Introduction to the Archive

The gardening articles, photos, and germination databases preserved on this site were written mostly in the mid-90's, with the earliest in 1993, and the most recent in 2002.  There are two important pieces written for this site by guest authors.  They are clearly identified, and include an e-mail address for contacting that author if there are questions about his material.  A third guest authored article (moles) was written for UMD, but is included here, with permission, for completeness.  Any other questions about this material should be posted to one of the gardening forums.

All of this work, including that of the guest authors, was developed as a public service in the spirit of cooperative extension. Initially, the purpose of these articles was to eliminate the repetitive nature of answering the same questions over and over every year on various gardening forums.  It is simply easier to point someone to the URL which contains the answer to their question than it is to type it out all over again. There is no advertising. It is not fair to take advantage of people doing research on simple gardening questions. The site design also takes into account the needs of children doing school work, as well as the visually impaired.

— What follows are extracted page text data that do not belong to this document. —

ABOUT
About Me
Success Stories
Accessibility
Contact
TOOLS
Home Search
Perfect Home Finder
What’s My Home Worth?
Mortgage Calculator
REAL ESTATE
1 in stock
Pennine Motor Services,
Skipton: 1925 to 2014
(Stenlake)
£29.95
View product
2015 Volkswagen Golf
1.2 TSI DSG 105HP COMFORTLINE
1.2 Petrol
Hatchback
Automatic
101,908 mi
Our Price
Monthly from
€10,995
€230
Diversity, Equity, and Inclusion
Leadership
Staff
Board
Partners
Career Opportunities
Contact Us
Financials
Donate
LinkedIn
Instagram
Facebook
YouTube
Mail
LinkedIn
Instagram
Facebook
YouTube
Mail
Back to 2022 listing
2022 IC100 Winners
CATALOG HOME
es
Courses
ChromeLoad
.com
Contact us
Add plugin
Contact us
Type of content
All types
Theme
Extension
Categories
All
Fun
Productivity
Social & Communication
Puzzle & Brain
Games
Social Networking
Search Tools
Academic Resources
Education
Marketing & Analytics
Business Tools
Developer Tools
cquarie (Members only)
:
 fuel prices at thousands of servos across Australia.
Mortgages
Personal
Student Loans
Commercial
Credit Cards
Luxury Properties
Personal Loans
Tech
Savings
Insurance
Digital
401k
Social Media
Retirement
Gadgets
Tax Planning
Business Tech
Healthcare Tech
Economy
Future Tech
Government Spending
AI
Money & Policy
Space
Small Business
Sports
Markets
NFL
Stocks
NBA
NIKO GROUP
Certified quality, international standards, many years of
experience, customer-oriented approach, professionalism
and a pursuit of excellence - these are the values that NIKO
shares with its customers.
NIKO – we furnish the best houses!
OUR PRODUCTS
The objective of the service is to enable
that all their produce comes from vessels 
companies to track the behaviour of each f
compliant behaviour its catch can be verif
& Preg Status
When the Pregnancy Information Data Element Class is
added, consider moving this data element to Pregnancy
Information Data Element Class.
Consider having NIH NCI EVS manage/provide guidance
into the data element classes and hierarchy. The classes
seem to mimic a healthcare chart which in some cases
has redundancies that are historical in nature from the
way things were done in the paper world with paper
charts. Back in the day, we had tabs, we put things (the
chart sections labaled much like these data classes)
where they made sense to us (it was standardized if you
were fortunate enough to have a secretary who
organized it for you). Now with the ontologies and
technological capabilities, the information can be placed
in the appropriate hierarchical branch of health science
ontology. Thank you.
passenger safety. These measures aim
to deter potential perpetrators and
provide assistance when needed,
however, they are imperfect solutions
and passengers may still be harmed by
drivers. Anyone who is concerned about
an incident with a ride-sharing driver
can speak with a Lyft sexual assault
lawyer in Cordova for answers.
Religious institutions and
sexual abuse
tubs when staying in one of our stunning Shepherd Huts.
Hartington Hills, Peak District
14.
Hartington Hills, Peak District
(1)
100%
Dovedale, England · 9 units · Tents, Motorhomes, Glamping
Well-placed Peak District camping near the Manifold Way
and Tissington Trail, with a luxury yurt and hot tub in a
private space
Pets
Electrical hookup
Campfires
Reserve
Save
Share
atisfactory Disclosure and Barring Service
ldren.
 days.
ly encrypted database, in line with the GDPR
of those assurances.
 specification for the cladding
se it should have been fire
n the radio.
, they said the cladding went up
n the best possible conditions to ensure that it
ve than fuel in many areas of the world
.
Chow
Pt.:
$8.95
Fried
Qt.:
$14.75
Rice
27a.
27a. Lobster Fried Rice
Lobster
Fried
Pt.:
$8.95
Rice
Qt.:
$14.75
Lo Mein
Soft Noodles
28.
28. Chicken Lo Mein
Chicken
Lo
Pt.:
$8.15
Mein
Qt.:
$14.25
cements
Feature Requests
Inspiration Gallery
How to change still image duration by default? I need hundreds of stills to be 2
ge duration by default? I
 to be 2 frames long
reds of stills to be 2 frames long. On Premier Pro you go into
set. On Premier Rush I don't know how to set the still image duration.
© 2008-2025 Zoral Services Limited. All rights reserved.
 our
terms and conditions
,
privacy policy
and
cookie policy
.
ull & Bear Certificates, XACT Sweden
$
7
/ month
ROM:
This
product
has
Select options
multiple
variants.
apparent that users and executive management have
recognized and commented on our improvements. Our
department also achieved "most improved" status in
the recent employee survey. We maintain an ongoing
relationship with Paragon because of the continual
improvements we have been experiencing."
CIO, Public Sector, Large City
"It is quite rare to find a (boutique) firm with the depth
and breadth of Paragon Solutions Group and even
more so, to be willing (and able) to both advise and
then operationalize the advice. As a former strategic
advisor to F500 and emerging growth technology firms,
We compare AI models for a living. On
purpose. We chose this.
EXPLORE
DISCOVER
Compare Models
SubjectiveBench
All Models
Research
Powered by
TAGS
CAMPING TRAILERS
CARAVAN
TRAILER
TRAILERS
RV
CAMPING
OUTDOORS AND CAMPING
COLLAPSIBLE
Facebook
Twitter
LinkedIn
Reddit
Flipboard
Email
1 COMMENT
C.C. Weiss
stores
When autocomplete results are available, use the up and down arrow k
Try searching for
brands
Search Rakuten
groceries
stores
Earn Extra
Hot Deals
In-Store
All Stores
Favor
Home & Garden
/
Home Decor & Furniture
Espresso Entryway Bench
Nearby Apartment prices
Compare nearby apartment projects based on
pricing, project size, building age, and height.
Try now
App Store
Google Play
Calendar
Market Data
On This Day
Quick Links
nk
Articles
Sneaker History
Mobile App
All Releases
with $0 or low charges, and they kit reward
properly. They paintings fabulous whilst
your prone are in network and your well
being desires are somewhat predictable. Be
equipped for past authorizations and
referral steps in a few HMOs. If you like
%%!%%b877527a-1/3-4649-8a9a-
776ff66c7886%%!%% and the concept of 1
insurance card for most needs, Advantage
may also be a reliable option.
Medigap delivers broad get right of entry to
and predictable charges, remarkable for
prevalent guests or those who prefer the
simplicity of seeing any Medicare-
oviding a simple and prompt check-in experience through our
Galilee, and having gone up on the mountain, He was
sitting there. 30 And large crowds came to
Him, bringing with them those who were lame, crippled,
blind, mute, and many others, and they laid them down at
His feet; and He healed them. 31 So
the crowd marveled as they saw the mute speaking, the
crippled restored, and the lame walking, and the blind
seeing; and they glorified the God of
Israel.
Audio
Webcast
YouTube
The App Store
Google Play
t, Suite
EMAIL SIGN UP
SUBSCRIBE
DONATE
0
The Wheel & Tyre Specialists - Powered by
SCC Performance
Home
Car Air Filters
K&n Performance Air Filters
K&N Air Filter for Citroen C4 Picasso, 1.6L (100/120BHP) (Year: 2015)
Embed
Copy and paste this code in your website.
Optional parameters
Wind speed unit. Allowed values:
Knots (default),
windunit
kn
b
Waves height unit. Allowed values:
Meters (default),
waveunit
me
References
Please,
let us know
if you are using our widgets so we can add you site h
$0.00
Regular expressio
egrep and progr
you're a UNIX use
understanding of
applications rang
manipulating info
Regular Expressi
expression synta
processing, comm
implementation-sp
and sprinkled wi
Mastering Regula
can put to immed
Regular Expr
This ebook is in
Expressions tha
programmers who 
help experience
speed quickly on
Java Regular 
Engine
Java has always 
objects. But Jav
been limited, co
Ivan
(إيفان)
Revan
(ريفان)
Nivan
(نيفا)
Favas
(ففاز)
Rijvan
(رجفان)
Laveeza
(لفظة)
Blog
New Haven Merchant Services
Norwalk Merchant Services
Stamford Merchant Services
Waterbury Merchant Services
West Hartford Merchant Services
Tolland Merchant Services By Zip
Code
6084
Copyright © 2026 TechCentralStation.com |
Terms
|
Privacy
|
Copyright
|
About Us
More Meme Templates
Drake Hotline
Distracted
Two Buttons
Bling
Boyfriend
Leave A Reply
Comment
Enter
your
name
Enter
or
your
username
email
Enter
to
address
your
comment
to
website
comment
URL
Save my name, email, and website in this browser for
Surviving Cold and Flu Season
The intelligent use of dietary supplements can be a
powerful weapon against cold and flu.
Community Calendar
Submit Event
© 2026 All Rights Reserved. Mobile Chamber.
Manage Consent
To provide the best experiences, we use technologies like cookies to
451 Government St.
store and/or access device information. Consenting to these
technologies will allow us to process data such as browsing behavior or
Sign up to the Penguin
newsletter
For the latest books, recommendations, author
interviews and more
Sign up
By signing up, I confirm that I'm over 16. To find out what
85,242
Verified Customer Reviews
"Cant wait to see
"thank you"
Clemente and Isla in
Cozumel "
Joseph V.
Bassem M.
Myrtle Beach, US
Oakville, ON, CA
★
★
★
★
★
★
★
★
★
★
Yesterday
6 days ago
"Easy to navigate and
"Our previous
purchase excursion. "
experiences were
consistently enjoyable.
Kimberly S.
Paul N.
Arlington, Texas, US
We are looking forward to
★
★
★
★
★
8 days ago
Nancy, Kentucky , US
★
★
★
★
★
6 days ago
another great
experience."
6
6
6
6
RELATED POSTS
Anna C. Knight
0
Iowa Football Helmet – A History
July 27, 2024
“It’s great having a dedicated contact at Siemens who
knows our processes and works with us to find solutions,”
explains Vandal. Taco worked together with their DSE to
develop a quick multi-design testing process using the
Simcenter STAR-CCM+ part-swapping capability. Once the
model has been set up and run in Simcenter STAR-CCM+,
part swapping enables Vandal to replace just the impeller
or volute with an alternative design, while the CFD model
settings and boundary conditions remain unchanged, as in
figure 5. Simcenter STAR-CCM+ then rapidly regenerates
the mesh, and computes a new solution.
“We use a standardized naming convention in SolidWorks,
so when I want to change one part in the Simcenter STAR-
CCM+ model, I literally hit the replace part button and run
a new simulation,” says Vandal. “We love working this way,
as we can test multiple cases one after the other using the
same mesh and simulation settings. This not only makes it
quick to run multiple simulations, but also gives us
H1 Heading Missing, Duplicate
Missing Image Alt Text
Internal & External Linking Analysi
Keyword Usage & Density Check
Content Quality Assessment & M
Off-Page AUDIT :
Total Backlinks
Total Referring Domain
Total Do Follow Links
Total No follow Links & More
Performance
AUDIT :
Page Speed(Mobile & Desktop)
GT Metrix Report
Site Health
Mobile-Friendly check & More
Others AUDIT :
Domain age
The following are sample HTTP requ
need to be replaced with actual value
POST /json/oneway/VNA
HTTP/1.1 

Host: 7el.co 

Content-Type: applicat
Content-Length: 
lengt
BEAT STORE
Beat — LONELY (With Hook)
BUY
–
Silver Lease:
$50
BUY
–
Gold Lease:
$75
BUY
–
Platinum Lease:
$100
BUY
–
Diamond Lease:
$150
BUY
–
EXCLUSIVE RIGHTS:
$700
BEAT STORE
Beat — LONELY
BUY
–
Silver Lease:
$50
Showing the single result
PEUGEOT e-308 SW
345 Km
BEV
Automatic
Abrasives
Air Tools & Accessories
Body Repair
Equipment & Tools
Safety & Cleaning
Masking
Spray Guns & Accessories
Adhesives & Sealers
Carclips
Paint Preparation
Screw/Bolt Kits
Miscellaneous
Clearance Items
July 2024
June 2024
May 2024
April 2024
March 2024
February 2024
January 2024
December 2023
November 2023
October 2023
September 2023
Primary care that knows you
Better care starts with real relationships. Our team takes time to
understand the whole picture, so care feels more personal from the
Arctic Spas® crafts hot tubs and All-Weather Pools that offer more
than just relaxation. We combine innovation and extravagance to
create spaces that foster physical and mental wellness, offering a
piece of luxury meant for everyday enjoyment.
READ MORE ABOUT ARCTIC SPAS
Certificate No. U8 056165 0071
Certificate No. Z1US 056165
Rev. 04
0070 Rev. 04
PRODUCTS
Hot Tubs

My interest in seed germination was the result of my desire to grow vegetables without the use of chemicals.  I decided that restoring two acres of northern Illinois horse pasture into a nature preserve would bring about a balance through diversity that would permit nature to control pests as it has always done in pristine environments. To that end, I introduced more than a thousand species of ornamentals to these gardens, all of which were started from seed. I provided nest sites and homes for all manner of predatory wasps and pollinators.  I encouraged birds to make this property their home. As the years went by, the success of this approach became more apparent.  There were some crops which required lightweight Reemay covers for protection from insects, but for the most part, insects were controlled either by crop timing or by the birds and other predators which made the property their home.

The original site contained 355 pages of gardening related material.  In preparing for the archive, some of that material had to be dropped in order to provide maintenance-free articles and databases which would stand the test of time. The archive is confined to 314 pages. The author wishes to thank the thousands of recreational gardeners, hundreds of professional gardeners, and the dozens of teachers and researchers who have directly or indirectly contributed to the development of this work by their participation and interest.